The effects of the internet within many domains of publishing have been fervently discussed and debated for years now, with scholarly publishing being no exception. The ease and inexpensiveness of electronic distribution challenges the need for traditional publishing business models, but does this inevitably lead to Open Access across the academic journal landscape?

That OA is growing more common and popular is easy to see, but it’s not without its detractors and doubters. A big question that remains for open access publishing is how to financially support it.

At Scholastica, we care deeply about open access and good scholarship and we want to help journals do the best work they can. In that vein, we’re interested in the potential of submission fees as part of journals’ business models. We know that in many cases submission fees can help journals support themselves, and that they are less likely to attract bad actors than article processing fees - that’s why we’ve built a feature into our software for journals that allows them to collect a submission fee (but have not built the ability to charge a processing fee).

When Stewart Brand said, “Information wants to be free,” he meant that it doesn’t want to be confined, not that it should cost nothing. He also said, “Information wants to be expensive:

On the one hand information wants to be expensive, because it’s so valuable. The right information in the right place just changes your life. On the other hand, information wants to be free, because the cost of getting it out is getting lower and lower all the time. So you have these two fighting against each other. - Stewart Brand

The tension Brand meant to illustrate is that information is becoming easier and cheaper to distribute, but that in the resulting info-glut there’s a huge amount of value in knowing which information is truly useful.

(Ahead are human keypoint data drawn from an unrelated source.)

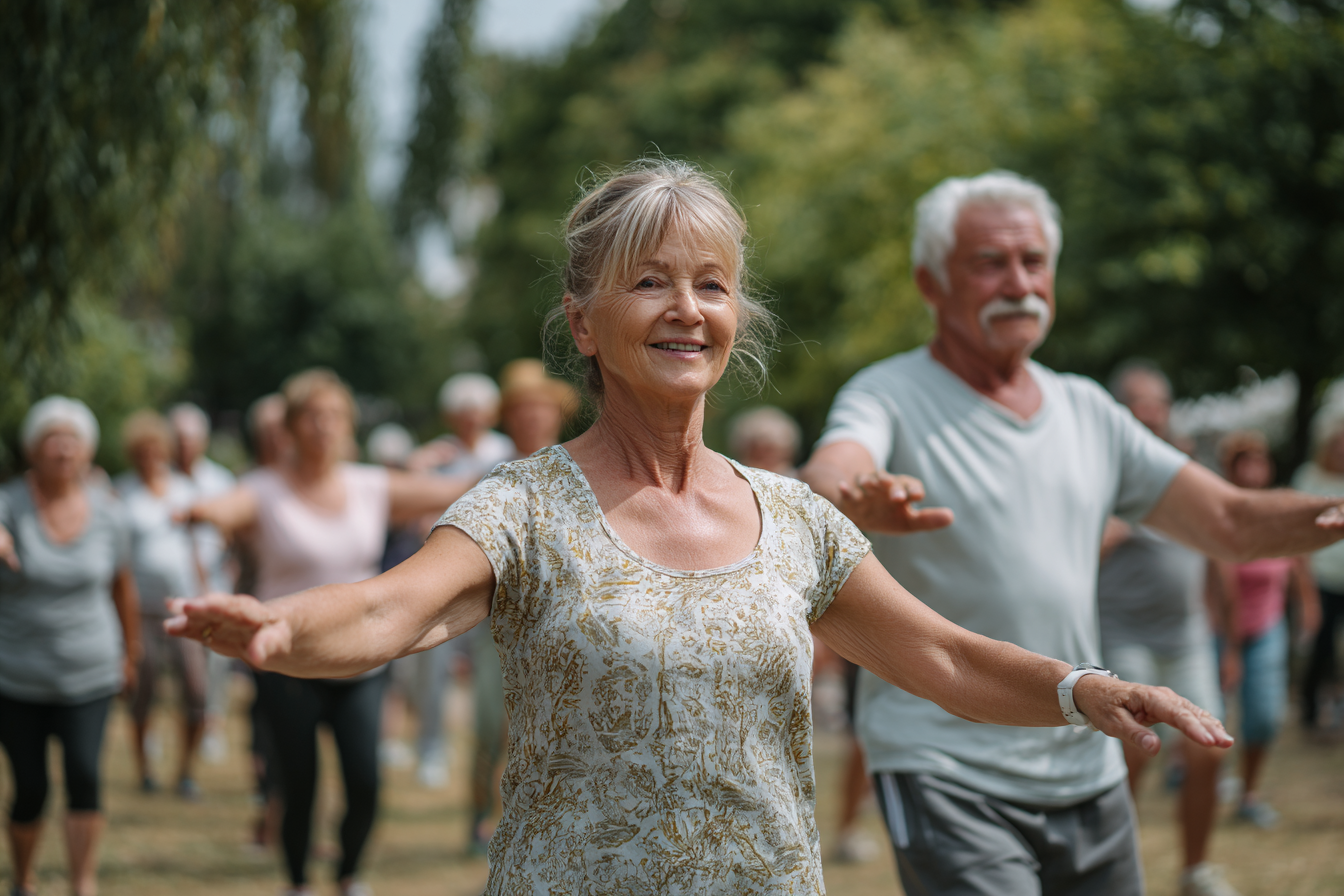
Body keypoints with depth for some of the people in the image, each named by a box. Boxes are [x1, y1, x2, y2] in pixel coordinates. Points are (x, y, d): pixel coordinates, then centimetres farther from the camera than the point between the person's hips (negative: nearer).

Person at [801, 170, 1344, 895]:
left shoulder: (1088, 411, 12)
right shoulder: (889, 398, -6)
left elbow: (1233, 523, 11)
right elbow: (825, 481, -28)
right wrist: (861, 503, -53)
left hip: (1088, 776, 6)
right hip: (946, 773, -6)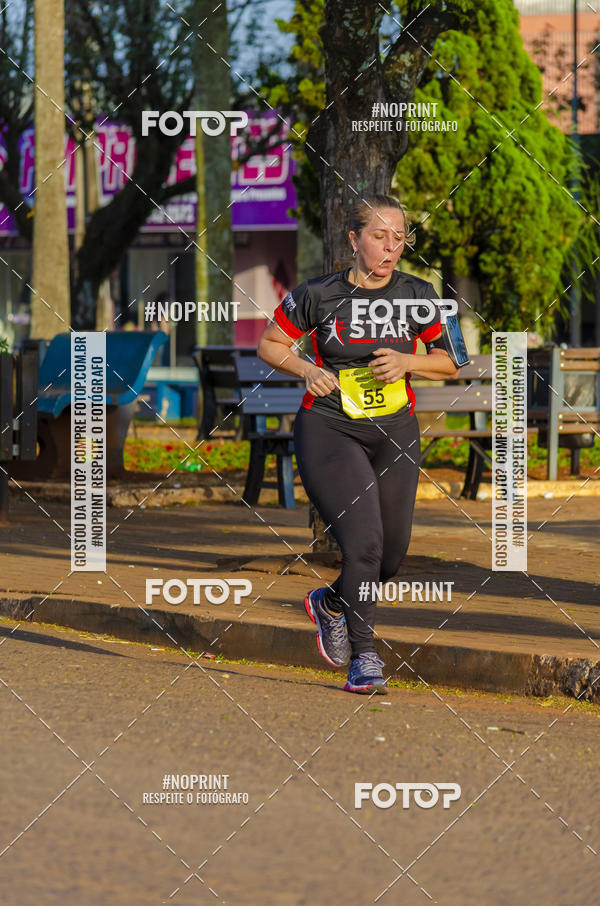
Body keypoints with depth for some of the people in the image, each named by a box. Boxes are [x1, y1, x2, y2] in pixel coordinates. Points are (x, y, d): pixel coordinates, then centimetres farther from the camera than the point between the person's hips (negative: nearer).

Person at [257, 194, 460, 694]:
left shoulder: (418, 296, -1)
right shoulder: (319, 294, -8)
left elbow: (451, 364, 8)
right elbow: (270, 345, 5)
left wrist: (406, 362, -11)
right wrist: (307, 370, -13)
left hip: (395, 432, 4)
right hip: (329, 428, -4)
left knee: (392, 553, 6)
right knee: (364, 540, -19)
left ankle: (330, 603, 38)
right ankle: (365, 658, -8)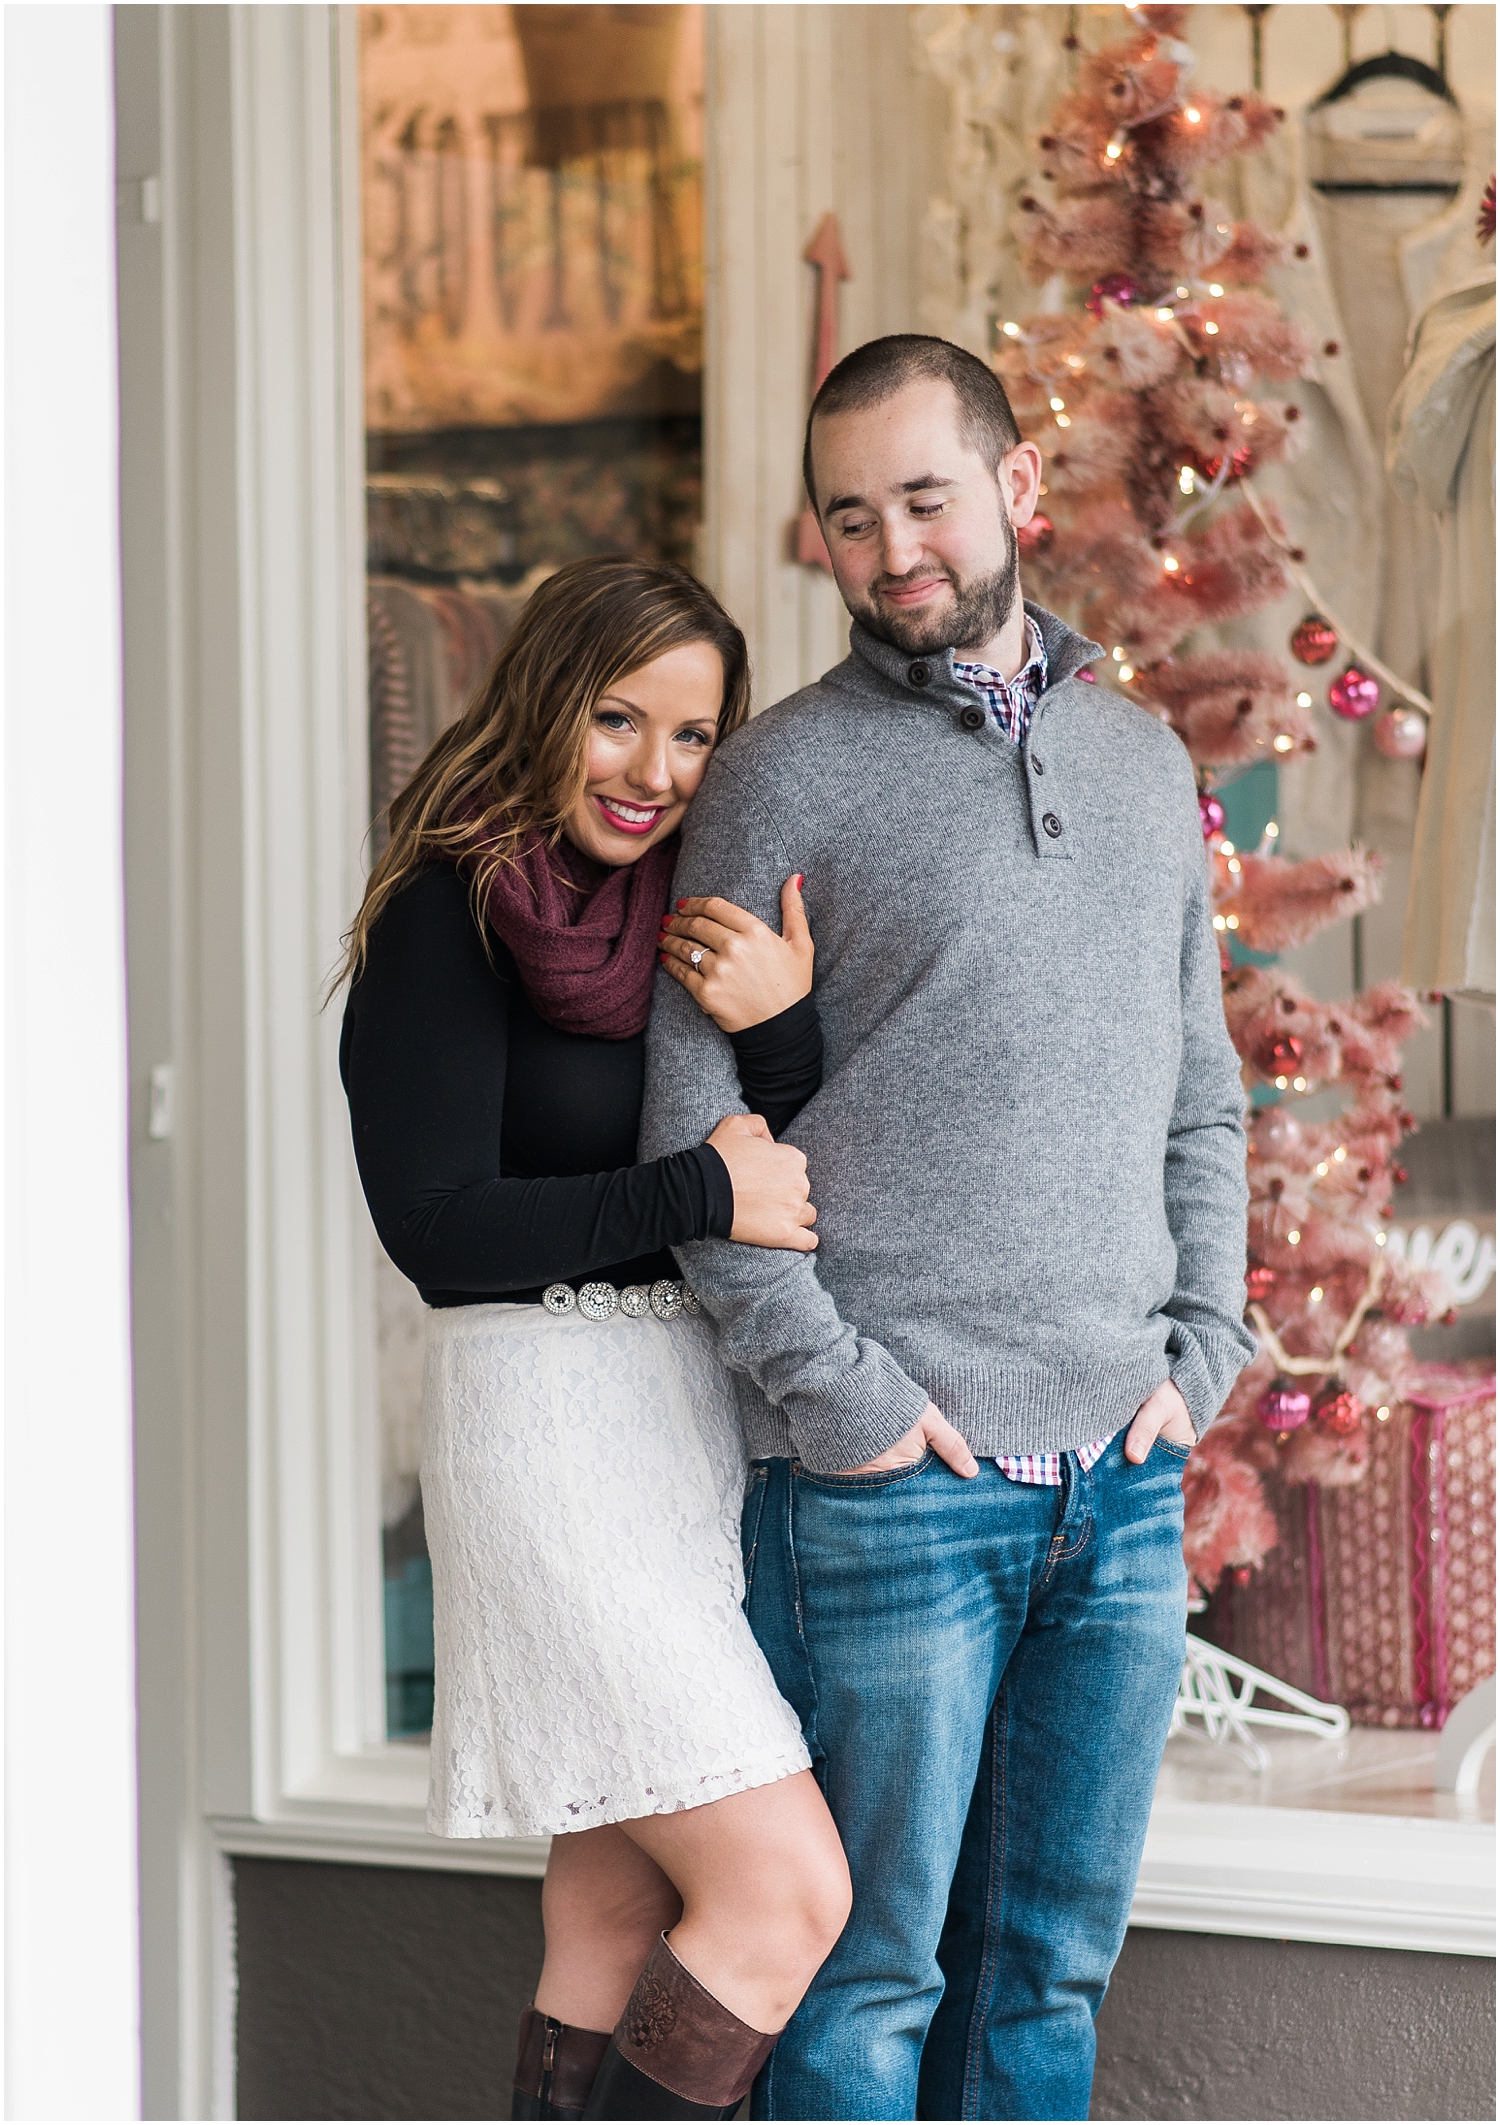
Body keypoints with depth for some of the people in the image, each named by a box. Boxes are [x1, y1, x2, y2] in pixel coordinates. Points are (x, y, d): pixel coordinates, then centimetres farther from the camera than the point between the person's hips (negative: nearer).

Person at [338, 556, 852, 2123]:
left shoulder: (692, 920, 11)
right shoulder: (452, 911, -8)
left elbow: (793, 1187, 3)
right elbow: (436, 1227, -14)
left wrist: (782, 1033, -15)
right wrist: (698, 1193, -16)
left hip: (699, 1414, 7)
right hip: (550, 1418, -7)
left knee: (622, 1915, 9)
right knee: (787, 1890, -12)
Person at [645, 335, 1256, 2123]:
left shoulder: (1144, 762, 14)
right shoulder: (787, 773, -2)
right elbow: (693, 1128, -7)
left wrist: (1201, 1352, 6)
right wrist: (834, 1397, -12)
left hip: (1124, 1478, 5)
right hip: (888, 1483, -5)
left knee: (1056, 1957, 11)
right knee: (872, 1964, 1)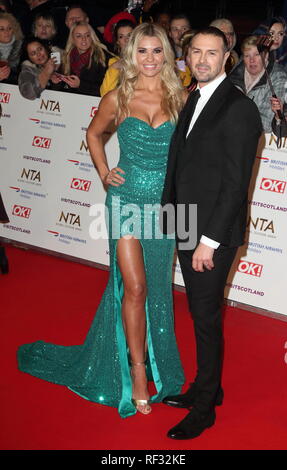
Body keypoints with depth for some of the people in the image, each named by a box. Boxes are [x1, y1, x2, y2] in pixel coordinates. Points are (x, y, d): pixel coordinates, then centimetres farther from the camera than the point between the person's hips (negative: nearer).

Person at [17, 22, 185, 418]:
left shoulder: (180, 97, 0)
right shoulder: (118, 99, -3)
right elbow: (94, 134, 15)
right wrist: (104, 173, 4)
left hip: (166, 202, 2)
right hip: (127, 200, -2)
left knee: (158, 287, 12)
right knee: (134, 287, -6)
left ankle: (152, 357, 32)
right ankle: (138, 372, 5)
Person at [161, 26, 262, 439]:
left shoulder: (239, 109, -15)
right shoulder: (194, 100, 11)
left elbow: (236, 183, -18)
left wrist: (209, 240, -19)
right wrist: (170, 215, 9)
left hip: (213, 234, -7)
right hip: (186, 229, 7)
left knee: (206, 317, 3)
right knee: (201, 313, 18)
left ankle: (204, 408, 19)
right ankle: (208, 387, 34)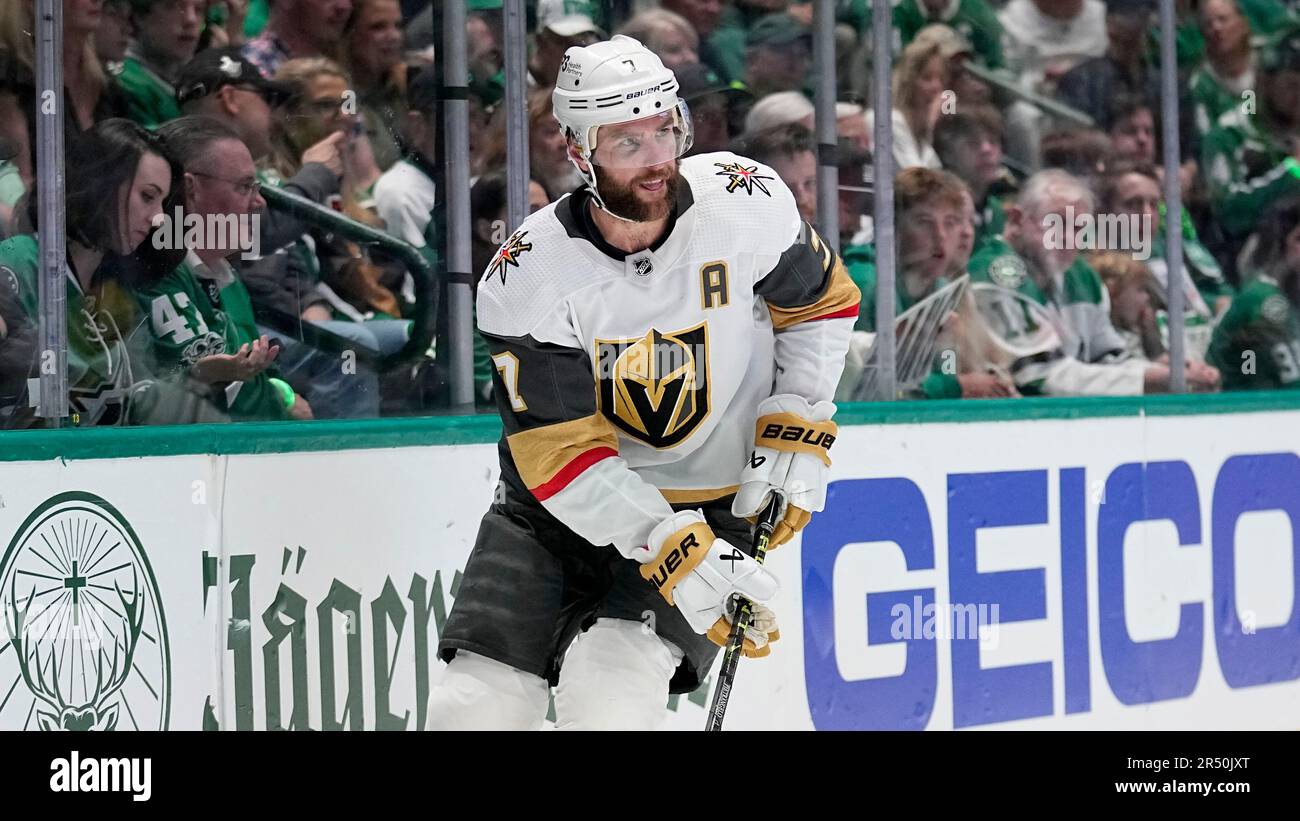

Peer review is a powerful indication of high-quality information - it denotes vetted, rigorous knowledge, hard-won through a methodical and deliberative process. Coupled with its labor-intensiveness, peer reviewed research’s (assumed) high-quality contributes to the high price its publishers have historically demanded for it. But as distribution costs plummet, that high price and the very model of charging for a subscription have come into question. Publishers and the journals they represent are being forced to reckon with a dramatically changing market as technology in general and the web in particular undermine the business model they have depended on.

There’s more to this equation than just the tension between new technology and entrenched business models, though. Scholars have a long history and culture built around their particular work of producing good information. They hold strong beliefs about what compromises that information, and money is an oft-cited culprit (with good reason). As technology has allowed for new modes of academic publishing, the scholarly community is still working to update the business models that support these efforts without creating new incentive structures that compromise the scientific process.

With subscription fees becoming less popular and less economically defensible, article processing fees are gaining ground as the de facto revenue source for journals that want to encourage open access to their material. Many legitimate open access journals use article processing fees to support their work, but these fees incentivize journals to “publish or perish” - and in some cases, to overlook or intentionally skip some of the steps to ensure that what is published is properly vetted.

Jeffery Beall has maintained for several years now a list of publishers deemed “predatory” in their practices. Exploring the world of predatory publishers, John Bohannon recently illustrated how open access publishing, mixed with a little entrepreneurialism, can severely threaten scientific virtue with his paper Who’s Afraid of Peer Review, published by Science. In the report, he found over one hundred open access journals claiming to publish peer-reviewed science that offered to publish a fake and obviously flawed paper he submitted. Many of those offers were contingent on an article processing fee.

When you get paid to publish things, well, that’s what you’re going to focus on doing. So, is there a way to financially support journals that incentivize good scholarship but don’t preclude access to the final product?

One solution some journals are experimenting with is charging a submission fee. Instead of charging the author an (often hefty) article processing fee upon acceptance, journals charge every author that submits a manuscript a relatively small fee when they first submit their manuscript. The benefits of this model are several:

  • The cost of being published for an individual author goes down because it is shared with the other authors who submitted.
  • The journal has a strong financial incentive to attract serious submissions.
  • The up-front cost means authors consider more fully whether their submission is a good fit for the journal.

There are also some drawbacks to the submission fee approach:

  • They aren’t the norm in most fields.
  • They may not add up to as much as publishing fees, especially for journals that don’t receive a large number of submissions.
  • They may deter authors from submitting to journals that don’t already have an established reputation.

As a business model, submission fees aren’t the norm and don’t yet offer a complete replacement for publication fees or subscriptions, but the rise of open access represents shifting norms in the scholarly community and a willingness to try out new ideas.

We hope experimentation in scholarly publishing’s business models can help us all pinpoint the sweet-spot where journals can do the costly work of vetting truly good research while still sharing it freely with the world. Charging a submission fee as opposed to an article processing charge may be a step in the right direction.